**ACCIÓN REQUERIDA:** Prolonga el texto sobre Van Gogh y el gobernante que dispara contra su país hermano a partir de su última oración.

**TEXTO DE LECTURA:**
------------------------
“No hemos venido a este mundo solo para ser felices”, escribió Vicent van Gogh. ¿Pero quién se fía de un loco que se ha cortado una oreja aunque sea por una enfermedad nerviosa que en algún momento le hizo sentirse toro y torero al mismo tiempo? Una persona que le pide una pistola a su médico para ahuyentar los pájaros que no le dejaban pintar y acaba confundiendo el aleteo con los latidos de su propio corazón. ¿Recuerdan el perro grandote que moviendo su peluda cola hacía cosquillas dentro de su pecho a un personaje de un cuento de García Márquez? Algo similar le debióde suceder al pintor de Los Girasoles. Vio los pájaros revoloteando y sintió por dentro un alegre cosquilleo que luego fue a más y se le hizo insoportable. Era como si se le hubiese colado dentro uno de los pájaros. Cuanto más restregaba el pincel contra el azul cobalto de su paleta, más dolorosa era la caricia persistente de las alas que creía llevar dentro. Así que soltó el pincel y tomó la pistola. Se concentró en el aleteo interior. Con el dedo índice presionó en su pecho para detectar la exacta agitación del ruido de plumas, acercó el cañón de la pistola y disparó.
Otro loco, siglos más tarde, empujado por su particular locura se perpetuó previamente en el poder retorciendo las leyes como lo haría cualquier dictador. Después, como un nuevo Caín renacido, puso el dedo índice en el mapa, justo encima del corazón de su entrañable país hermano, y con el pretexto de haber escuchado ruidos de plumas, disparó aprovechando un simulacro de maniobras militares.
------------------------
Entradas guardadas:
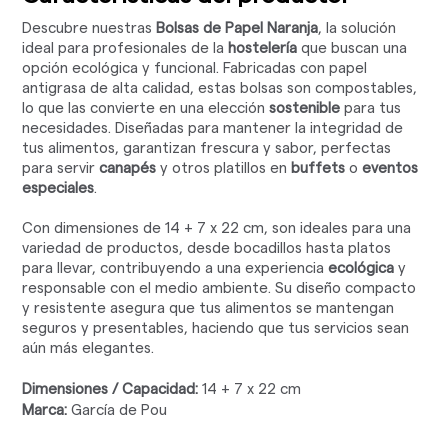
Descubre nuestras
Bolsas de Papel Naranja
, la solución
ideal para profesionales de la
hostelería
que buscan una
opción ecológica y funcional. Fabricadas con papel
antigrasa de alta calidad, estas bolsas son compostables,
lo que las convierte en una elección
sostenible
para tus
necesidades. Diseñadas para mantener la integridad de
tus alimentos, garantizan frescura y sabor, perfectas
para servir
canapés
y otros platillos en
buffets
o
eventos
especiales
.
Con dimensiones de 14 + 7 x 22 cm, son ideales para una
variedad de productos, desde bocadillos hasta platos
para llevar, contribuyendo a una experiencia
ecológica
y
responsable con el medio ambiente. Su diseño compacto
y resistente asegura que tus alimentos se mantengan
seguros y presentables, haciendo que tus servicios sean
aún más elegantes.
Dimensiones / Capacidad:
14 + 7 x 22 cm
Marca:
García de Pou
------------------------
**RESPUESTA:**
En los años 60 del siglo anterior Bob Dylan, como un moderno Nostradamus, aunque en lugar de leer las profecías en las estrellas lo hacía en las notas de la escala musical, nos cantó el futuro. Nos dijo que oyó rugir una ola que podría ahogar al mundo entero sin saber que ahogaba con virus y con las manos de la inflación en las gargantas de la gente a fin de mes. Y escuchó una advertencia en un trueno como si lo hubiesen producido tambores de guerra, ya que en inglés advertir es guerra si se pierde o no se lee la ene final. Y también oyó a diez mil tamborileros cuyas manos estaban llenas de sangre. Todo esto lo escuchó preguntando a su hijo de ojos azules y a su cariñosa hija. Para nuestra esperanza en mitad de la canción se reunieron con una niña que les dio un arcoíris, ese tesoro de colores al que Borges llamó “los colores del perdón”.
Para mí que las guerras las cargan los cuerdos y las disparan los locos, como pasó en la Segunda Guerra Mundial. Seguro que sí, porque no me creo que cualquier hombre solo, por muy solo que esté, sea capaz de mover toda una montaña de horror. Como mucho, podría mover la pequeña montaña que se habría inventado dentro de su propio corazón, hecho de piedra y más piedra.